Evangelical leaders met this week to politically baptize Donald Trump as the Republican nominee. Because of his many transgressions, doing so has required employing sophistry—plausible, but misleading, arguments—to justify their support.
Here’s an example of the lengths one must go to in order to pull this off. As Terry Schilling, who attended the conclave, told the Christian Post,
“Franklin Graham started off his speech by talking about the flaws of Moses and how Moses disobeyed God and was punished, and how David committed adultery and killed a man, and several biblical leaders and people throughout the bible that have sinned…”
If one accepts a Christian theological doctrine (and also cares about logic and consistency), there are big problems with this.

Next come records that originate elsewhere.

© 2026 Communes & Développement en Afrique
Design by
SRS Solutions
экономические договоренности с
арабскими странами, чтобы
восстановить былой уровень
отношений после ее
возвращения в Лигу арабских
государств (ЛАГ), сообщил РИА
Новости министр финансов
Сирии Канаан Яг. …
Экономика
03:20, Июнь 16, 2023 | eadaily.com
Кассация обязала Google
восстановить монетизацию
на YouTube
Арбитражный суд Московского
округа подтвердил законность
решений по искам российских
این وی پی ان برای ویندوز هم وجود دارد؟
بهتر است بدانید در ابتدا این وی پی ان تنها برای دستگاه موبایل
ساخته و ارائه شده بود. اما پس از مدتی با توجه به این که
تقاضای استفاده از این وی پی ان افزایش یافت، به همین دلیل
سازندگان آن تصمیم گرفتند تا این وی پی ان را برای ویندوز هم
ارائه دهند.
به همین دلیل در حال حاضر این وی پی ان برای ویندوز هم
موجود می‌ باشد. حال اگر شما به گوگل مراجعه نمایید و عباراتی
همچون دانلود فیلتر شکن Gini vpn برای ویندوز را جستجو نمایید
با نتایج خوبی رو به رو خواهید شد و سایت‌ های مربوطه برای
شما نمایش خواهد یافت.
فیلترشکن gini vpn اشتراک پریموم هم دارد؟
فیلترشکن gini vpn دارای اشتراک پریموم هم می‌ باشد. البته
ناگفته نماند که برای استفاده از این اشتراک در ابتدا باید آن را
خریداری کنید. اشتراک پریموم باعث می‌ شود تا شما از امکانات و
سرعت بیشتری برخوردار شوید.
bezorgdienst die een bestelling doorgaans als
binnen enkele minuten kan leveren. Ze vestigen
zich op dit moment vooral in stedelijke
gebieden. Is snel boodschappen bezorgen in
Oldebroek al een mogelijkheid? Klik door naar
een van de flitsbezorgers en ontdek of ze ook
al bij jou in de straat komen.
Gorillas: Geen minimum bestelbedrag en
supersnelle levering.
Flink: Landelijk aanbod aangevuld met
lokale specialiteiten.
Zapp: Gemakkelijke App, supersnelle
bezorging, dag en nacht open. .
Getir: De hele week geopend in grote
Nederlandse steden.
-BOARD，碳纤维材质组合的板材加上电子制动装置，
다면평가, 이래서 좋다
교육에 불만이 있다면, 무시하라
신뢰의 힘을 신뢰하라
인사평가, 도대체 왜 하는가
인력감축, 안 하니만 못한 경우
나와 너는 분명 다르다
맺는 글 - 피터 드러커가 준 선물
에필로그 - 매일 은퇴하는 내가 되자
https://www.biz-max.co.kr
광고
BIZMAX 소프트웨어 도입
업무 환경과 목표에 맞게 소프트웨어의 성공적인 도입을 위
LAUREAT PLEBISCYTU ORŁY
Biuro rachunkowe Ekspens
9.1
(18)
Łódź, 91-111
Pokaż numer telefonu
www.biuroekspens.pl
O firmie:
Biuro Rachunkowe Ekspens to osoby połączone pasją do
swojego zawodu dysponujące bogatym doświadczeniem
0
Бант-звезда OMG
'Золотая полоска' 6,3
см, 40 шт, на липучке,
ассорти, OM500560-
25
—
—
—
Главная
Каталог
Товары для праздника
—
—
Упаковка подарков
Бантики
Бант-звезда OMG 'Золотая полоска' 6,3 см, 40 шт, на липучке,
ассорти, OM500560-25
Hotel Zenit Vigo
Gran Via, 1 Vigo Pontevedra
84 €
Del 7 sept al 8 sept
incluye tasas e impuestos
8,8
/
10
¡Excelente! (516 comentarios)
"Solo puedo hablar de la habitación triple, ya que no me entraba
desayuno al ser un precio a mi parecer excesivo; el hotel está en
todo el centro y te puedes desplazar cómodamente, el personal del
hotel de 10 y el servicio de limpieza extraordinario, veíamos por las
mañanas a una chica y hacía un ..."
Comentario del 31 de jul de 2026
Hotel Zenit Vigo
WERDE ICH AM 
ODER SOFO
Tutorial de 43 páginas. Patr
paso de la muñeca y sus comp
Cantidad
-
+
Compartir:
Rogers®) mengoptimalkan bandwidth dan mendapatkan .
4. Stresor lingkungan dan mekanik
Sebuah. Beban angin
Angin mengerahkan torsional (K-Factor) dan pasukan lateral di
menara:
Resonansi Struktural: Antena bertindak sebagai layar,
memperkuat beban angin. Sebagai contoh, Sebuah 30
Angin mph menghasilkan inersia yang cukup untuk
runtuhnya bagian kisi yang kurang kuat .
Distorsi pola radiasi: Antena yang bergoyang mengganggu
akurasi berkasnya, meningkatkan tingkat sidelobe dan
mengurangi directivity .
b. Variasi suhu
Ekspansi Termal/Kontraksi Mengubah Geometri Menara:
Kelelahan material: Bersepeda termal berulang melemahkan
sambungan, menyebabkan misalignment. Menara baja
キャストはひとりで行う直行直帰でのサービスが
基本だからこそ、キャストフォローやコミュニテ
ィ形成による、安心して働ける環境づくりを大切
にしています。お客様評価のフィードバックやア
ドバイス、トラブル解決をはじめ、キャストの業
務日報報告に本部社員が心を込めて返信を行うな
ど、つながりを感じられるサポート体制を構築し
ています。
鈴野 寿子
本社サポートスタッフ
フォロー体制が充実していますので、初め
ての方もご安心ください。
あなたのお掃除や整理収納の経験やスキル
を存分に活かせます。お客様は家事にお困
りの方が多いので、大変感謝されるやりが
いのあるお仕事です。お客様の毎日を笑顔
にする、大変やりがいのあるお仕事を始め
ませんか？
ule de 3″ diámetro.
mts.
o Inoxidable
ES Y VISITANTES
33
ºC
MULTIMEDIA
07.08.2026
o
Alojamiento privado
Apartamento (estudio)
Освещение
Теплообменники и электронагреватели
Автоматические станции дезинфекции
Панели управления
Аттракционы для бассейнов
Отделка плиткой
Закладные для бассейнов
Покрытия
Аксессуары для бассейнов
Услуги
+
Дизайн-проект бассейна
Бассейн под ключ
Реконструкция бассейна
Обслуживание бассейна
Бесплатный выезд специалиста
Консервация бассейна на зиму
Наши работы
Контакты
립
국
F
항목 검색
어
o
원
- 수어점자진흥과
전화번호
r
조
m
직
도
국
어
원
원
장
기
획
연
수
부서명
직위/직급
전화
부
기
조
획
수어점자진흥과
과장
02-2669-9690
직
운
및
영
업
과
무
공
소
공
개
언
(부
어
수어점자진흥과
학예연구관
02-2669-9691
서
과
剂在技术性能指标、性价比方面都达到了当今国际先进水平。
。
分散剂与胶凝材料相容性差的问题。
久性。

First, of course, is the fact that this sort of grace wasn’t extended to Bill Clinton. Instead, some of the very same people now serving as apologists for Donald Trump were telling us that character mattered greatly when the offender was a Democrat. What changed?
Second, King David repented. Trump has famously said that he hasn’t sought forgiveness. Redemption is a beautiful thing, but it usually requires repentance—and at least an attempt to change one’s behavior. There are no signs that this has occurred.
And third, Graham’s is an argument that covers a multitude of sins. In fact, citing King David’s sins could literally be used to justify ignoring any misdeed by any villain.
…Stalin killed people? So did King David. Who are we to judge?
…Larry Flint was a pornographer? Well, King David lusted after women, too.
You get the point. Graham’s argument is selectively nihilistic. What he’s really saying is that nothing matters (at least, not when it comes to Donald Trump).
The problem is that electing the most powerful person in the world is a huge responsibility. It’s fair to look at a person’s personal and professional track record—and then to make judgments based on that. Now, I suppose you could say “Judge not…” or “For all have sinned…,” but life is largely about making (hopefully, wise) choices.
Once again, Donald Trump has created or exposed serious flaws in the conservative world. Whether it’s because of nepotism or gradual corruption or simply the fact that power corrupts, Trump’s success couldn’t happen in a healthy movement with strong leaders. Billy Graham was arguably the most respected preacher of the 20th century. And now, we get this? I continue to be amazed at how Donald Trump is able to tarnish so many legacies and reputations on his long march to the nomination.